Muito para além dos problemas financeiros que o programa da troika teve por alvo (dívida pública e privada, défice das contas do Estado), o capitalismo português debate-se com a sua própria fraqueza. A crise internacional, que leva a concorrência entre capitais a uma disputa de vida ou de morte, torna-o ainda mais vulnerável. Incapaz de crescer (desde 2000 que a economia está praticamente estagnada ou em quebra), limita-se a proceder a uma maciça transferência de riqueza de umas mãos para outras.
É esse o significado dos números revelados nestes dias sobre os aumentos da riqueza dos donos dos maiores grupos económicos. Principalmente assentes em actividades da área financeira (banca, acções) e do sector da circulação de mercadorias (distribuição, comércio), as 25 maiores fortunas nacionais representam mais de 10% do produto interno bruto, e as 3 maiores – detidas por Américo Amorim (grupo Amorim), Soares dos Santos (Pingo Doce) e Belmiro Azevedo (Sonae) – equivalem a mais de 6% do mesmo PIB.
O grupo dos cem capitalistas mais ricos de Portugal, apanhado pela crise iniciada em 2007, teve em dois anos sucessivos uma quebra de riqueza global. As suas fortunas (superiores a 30 mil milhões de euros) representavam, mesmo assim, cerca de 20% da riqueza nacional. Mas em 2010 o incremento dessas mesmas cem fortunas foi superior a 30%, representando hoje uns 25% da riqueza nacional.
Para se perceber melhor o que significa este processo de enriquecimento por via de concentração de capitais, basta atentar na revelação da revista norte-americana Forbes (que se dedica a divulgar as grandes fortunas mundiais) acerca da riqueza de Américo Amorim. Diz a revista que um dos segredos do seu sucesso foi ter criado, com dois irmãos, “um fundo para tirar partido da crise financeira e adquirir empresas em situação de falência”.

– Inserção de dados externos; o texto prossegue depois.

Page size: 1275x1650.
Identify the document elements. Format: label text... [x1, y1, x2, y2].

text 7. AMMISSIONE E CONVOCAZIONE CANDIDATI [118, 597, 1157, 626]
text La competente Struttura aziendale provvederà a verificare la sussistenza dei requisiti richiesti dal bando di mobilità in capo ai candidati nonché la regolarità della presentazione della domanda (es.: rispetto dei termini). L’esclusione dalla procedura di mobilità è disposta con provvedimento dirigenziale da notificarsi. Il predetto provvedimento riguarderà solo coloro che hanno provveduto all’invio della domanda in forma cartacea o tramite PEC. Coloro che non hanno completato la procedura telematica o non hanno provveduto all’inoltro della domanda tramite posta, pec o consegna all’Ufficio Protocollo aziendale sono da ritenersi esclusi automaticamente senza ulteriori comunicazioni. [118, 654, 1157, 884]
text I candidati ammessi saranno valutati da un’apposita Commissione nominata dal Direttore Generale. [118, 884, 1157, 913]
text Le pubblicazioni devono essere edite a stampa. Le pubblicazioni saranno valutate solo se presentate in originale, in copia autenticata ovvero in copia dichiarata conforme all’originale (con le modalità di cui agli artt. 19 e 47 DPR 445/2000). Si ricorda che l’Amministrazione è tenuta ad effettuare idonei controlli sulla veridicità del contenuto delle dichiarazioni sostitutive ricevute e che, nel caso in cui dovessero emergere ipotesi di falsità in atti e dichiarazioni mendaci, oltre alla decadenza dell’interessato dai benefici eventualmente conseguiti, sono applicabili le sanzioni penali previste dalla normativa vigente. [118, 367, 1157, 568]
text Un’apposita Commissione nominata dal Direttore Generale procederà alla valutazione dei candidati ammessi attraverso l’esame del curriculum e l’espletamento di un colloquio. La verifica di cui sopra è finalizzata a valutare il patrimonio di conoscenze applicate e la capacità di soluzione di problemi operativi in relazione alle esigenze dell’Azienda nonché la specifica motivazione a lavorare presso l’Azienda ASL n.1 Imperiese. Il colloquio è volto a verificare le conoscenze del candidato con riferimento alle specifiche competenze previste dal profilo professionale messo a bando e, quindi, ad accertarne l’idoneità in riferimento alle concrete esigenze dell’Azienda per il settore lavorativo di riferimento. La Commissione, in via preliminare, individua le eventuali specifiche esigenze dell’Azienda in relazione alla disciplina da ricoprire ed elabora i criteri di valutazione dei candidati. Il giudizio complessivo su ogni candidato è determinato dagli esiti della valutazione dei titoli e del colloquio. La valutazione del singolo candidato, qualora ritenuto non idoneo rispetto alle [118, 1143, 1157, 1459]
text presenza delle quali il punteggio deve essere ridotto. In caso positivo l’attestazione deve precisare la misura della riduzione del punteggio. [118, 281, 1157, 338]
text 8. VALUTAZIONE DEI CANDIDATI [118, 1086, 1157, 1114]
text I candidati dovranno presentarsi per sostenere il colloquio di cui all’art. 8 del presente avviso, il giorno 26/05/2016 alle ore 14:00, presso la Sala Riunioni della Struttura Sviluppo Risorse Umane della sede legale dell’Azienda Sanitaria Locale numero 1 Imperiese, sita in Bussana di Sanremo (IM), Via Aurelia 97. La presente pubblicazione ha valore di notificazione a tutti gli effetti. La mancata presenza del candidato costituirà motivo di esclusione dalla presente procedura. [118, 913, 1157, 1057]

Ora, um dos efeitos imediatos desta concentração, assente na liquidação de inúmeros capitais com menor capacidade de competição, é precisamente a eliminação, definitiva, de postos de trabalho. Por isso mesmo, as garantias que os homens do sistema capitalista dão, a cada passo, de que uma futura retoma económica (que, de resto, não se perfila no horizonte) há-de recuperar o emprego – não passam de um processo de vender ilusões.